TASK ITEM ::
Pick every line out of the entries below that holds the string "zależności", and report them.

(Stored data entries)
=== Begin Enclosure ===

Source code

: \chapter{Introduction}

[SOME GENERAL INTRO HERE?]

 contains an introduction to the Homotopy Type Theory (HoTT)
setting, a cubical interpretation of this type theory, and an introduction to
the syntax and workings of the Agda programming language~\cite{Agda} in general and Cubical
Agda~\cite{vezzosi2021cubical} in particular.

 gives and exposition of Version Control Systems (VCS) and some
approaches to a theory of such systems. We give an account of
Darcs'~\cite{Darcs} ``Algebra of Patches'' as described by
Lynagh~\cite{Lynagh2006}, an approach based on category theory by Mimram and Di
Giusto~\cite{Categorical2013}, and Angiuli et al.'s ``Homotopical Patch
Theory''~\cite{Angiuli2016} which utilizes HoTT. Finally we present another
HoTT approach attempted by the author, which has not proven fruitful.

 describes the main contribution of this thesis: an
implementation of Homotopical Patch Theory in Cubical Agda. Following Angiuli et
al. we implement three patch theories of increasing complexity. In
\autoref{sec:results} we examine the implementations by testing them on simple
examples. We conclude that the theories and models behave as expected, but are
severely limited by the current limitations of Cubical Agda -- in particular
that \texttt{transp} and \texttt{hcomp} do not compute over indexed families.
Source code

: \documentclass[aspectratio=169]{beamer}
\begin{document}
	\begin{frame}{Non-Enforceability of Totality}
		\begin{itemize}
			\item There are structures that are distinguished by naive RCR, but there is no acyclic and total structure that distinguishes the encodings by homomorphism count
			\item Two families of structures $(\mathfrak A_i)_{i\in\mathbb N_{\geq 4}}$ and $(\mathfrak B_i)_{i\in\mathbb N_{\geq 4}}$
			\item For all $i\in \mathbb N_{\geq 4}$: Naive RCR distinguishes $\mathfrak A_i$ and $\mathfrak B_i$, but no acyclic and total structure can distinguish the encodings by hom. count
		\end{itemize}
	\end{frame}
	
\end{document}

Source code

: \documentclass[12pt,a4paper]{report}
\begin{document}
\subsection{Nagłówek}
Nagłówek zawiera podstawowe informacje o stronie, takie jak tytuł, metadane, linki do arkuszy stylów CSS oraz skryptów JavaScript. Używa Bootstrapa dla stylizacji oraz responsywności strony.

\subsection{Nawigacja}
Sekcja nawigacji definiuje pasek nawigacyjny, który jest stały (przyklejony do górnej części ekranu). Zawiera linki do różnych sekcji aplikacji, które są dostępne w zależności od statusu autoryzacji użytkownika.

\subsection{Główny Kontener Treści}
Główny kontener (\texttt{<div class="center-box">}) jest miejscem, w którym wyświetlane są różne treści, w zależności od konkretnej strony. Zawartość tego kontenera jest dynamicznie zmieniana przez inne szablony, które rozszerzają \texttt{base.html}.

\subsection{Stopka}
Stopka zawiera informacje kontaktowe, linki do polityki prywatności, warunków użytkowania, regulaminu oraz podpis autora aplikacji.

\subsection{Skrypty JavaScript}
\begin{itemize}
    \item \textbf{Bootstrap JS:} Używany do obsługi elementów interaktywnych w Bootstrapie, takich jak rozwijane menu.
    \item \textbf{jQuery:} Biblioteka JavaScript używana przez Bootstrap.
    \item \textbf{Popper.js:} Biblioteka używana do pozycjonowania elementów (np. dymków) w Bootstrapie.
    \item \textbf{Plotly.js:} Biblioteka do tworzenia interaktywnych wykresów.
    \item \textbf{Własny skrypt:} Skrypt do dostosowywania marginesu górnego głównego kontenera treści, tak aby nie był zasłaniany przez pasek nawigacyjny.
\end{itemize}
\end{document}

=== End Enclosure ===

YOUR SOLUTION ::
Sekcja nawigacji definiuje pasek nawigacyjny, który jest stały (przyklejony do górnej części ekranu). Zawiera linki do różnych sekcji aplikacji, które są dostępne w zależności od statusu autoryzacji użytkownika.
Główny kontener (\texttt{<div class="center-box">}) jest miejscem, w którym wyświetlane są różne treści, w zależności od konkretnej strony. Zawartość tego kontenera jest dynamicznie zmieniana przez inne szablony, które rozszerzają \texttt{base.html}.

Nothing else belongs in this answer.